Marche contre un projet de centre d’enfouissement de pneumatiques, à Bellac (Haute-Vienne)

Le samedi
9
septembre




Le collectif environnemental de Basse-Marche s’est constitué pour s’opposer à l’enfouissement sur le site d’Alvéol des pneumatiques usagés et autres déchets caoutchouteux du site de l’ancienne usine de Wattelez du Palais-sur-Vienne.

Il appelle à une manifestation le samedi 9 septembre, à 10 heures, devant la sous-préfecture de Bellac.

Non à l’enfouissement des pneus !

Le collectif s’oppose fermement à l’enfouissement, sur le site Avéol de Bellac et Peyrat-de-Bellac, de 62 000 tonnes (soit 85 000 mètres cubes) de pneus usagés et autres déchets du site de l’ancienne usine Wattelez du Palais/Vienne.

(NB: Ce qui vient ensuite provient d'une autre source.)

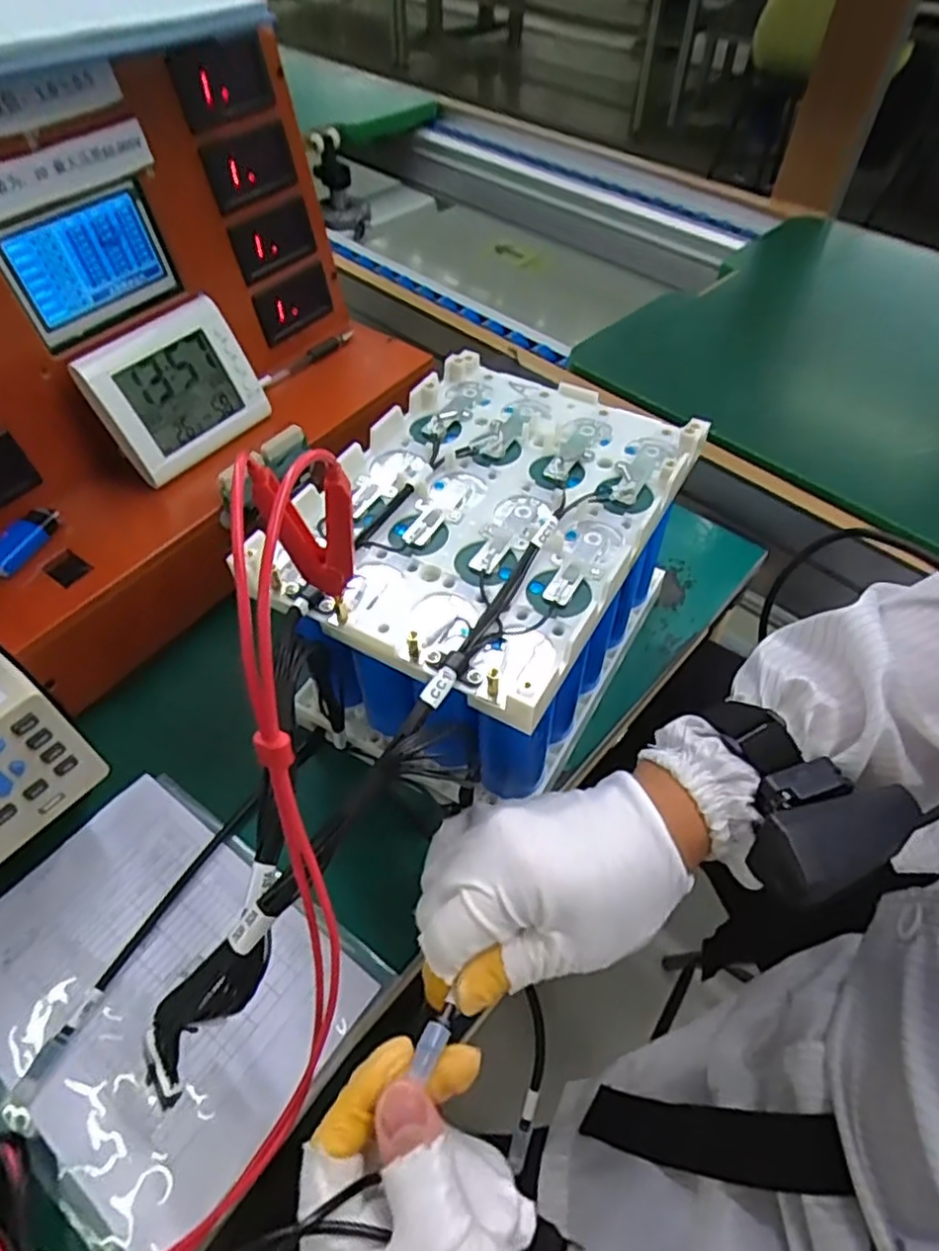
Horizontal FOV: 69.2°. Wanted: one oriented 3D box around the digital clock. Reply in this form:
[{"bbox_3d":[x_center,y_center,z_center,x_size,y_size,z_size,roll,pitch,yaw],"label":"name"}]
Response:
[{"bbox_3d":[-0.209,-0.168,0.488,0.025,0.092,0.111,14,50,42],"label":"digital clock"}]

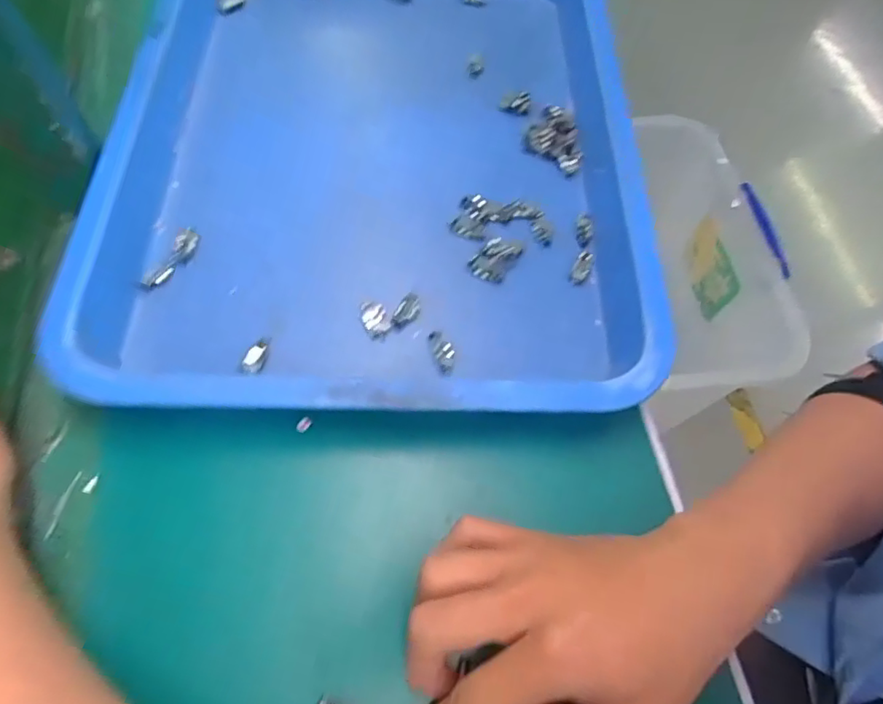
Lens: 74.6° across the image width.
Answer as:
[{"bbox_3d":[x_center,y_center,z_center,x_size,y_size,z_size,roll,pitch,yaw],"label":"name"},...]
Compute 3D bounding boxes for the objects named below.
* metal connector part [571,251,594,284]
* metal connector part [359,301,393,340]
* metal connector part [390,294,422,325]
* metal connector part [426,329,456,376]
[{"bbox_3d":[0.092,-0.055,0.378,0.011,0.004,0.023,24,80,11],"label":"metal connector part"},{"bbox_3d":[-0.040,-0.021,0.350,0.014,0.012,0.019,-27,66,-15],"label":"metal connector part"},{"bbox_3d":[-0.021,-0.025,0.356,0.014,0.008,0.025,25,64,11],"label":"metal connector part"},{"bbox_3d":[0.001,-0.001,0.344,0.014,0.004,0.026,-21,65,-13],"label":"metal connector part"}]

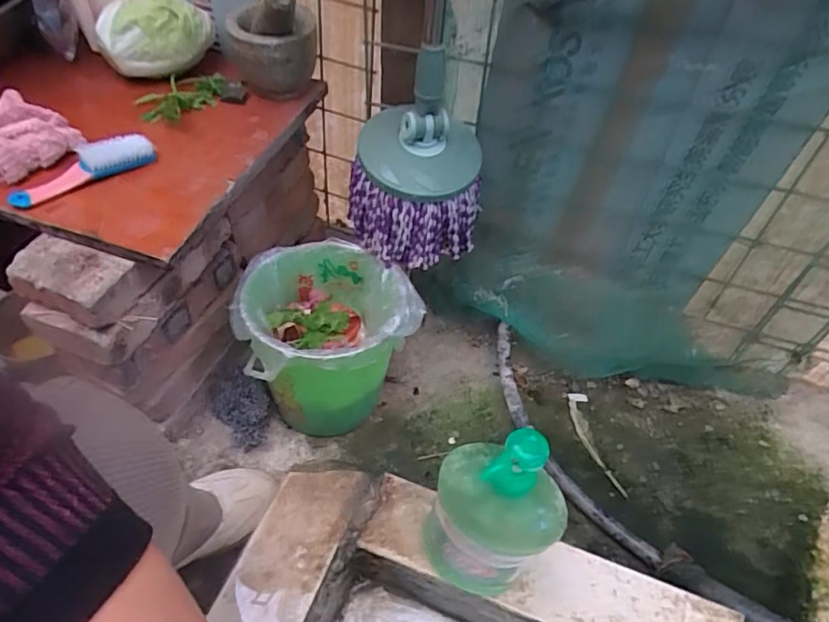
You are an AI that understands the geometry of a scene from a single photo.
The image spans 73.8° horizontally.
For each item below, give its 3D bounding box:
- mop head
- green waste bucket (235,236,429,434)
[{"bbox_3d":[0.000,-0.177,0.748,0.178,0.178,0.145,5,50,-1],"label":"mop head"},{"bbox_3d":[-0.116,0.045,0.776,0.217,0.208,0.201,2,50,-3],"label":"green waste bucket"}]

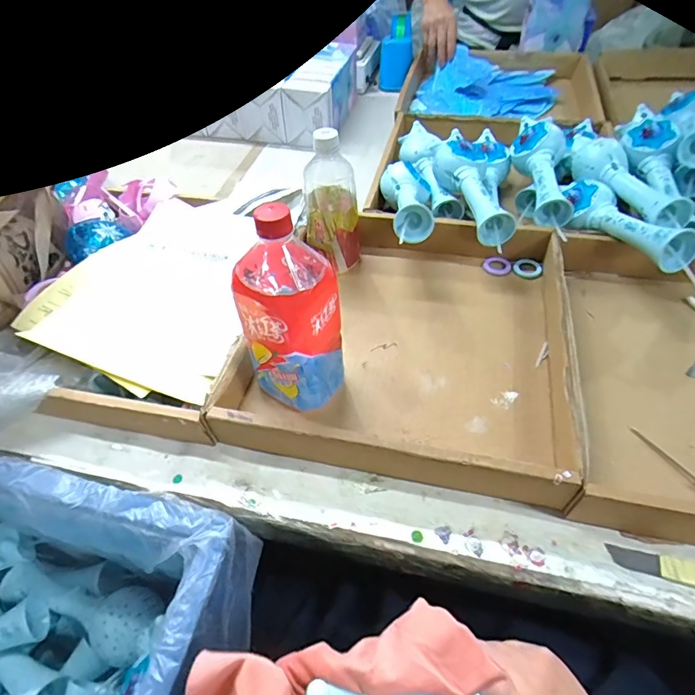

Le collectif s’oppose aux 20 rotations journalières prévues jusqu’au premier trimestre 2018 passant notamment par Mortemart, un des Beaux Villages de France.

D’où ça vient ?

À l’abandon depuis 25 ans, la friche de l’usine de régénération de caoutchoucs du Palais qui a été exploitée de 1921 à 1989. Le fonds de commerce est cédé à la société Eureca en 1991, laquelle dépose le bilan et abandonne 90 000 tonnes de déchets. L’ADEME intervient en 1993 pour évacuer les produits et déchets les plus dangereux. Après une saga judiciaire de 25 ans et plusieurs incendies sur le site, en septembre 2013 le Conseil d’État confirme l’obligation à Wattelez d’éliminer les déchets (ou à défaut de financer l’opération).

En 2016, la Préfecture de Haute-Vienne a demandé « la consignation de 8,4 millions d’euros à l’encontre de la société et de la famille Wattelez afin de faire exécuter la remise en état de la friche ».
Aujourd’hui dans l’opération montée pour le transfert des déchets sur le site d’Alvéol, l’Etat a renoncé à collecter 2 millions d’euros de taxe générale sur les activités polluantes (TGAP), permettant de réduire le coût des opérations à 4 millions d’euros, à la charge de Wattelez.

Solidarité avec les Palaisiens, pour une vraie solution !

Nous comprenons que les habitants du Palais/Vienne veuillent en finir avec une nuisance qui n’a que trop duré et qu’un aménagement urbain soit à l’étude.

Mais l’enfouissement à Bellac n’est pas une solution. La loi oblige aujourd’hui à la valorisation des pneus usagés. Diverses techniques de recyclage existent aujourd’hui dans ce domaine. Jouer d’arguties langagières, céder à la facilité et privilégier l’aspect financier, notamment pour le pollueur, n’est pas responsable.

L’intérêt général veut que les dangers sévissant au Palais/Vienne (incendies, pollution du sol et des eaux) ne soient pas transférés à Bellac.
Quelle image pour le nord du département si une telle opération se réalise.
Une vraie solution de traitements de l’ensemble de ces déchets doit être mise en place.

Avec l’énergie, l’intelligence, la participation de tous, nous gagnerons !

Les rassemblements organisés devant le site d’Alvéol à Bellac en début de semaine ont permis de porter au grand jour le problème. Une étape importante a été franchie. L’intimidation et le passage en force que semblent avoir choisi les pouvoirs publics est une réponse de mépris pour plus de 1000 signataires de la pétition et pour les 200 participants aux rassemblements.

Nous sommes des citoyennes et citoyens soucieux de responsabilité sur la question du traitement des déchets, pour l’avenir de notre région, pour l’environnement que nous léguerons. Beaucoup d’entre vous sont dans la même conviction. Soyons encore plus forts : nous sommes tous concernés par cet enjeu environnemental et démocratique.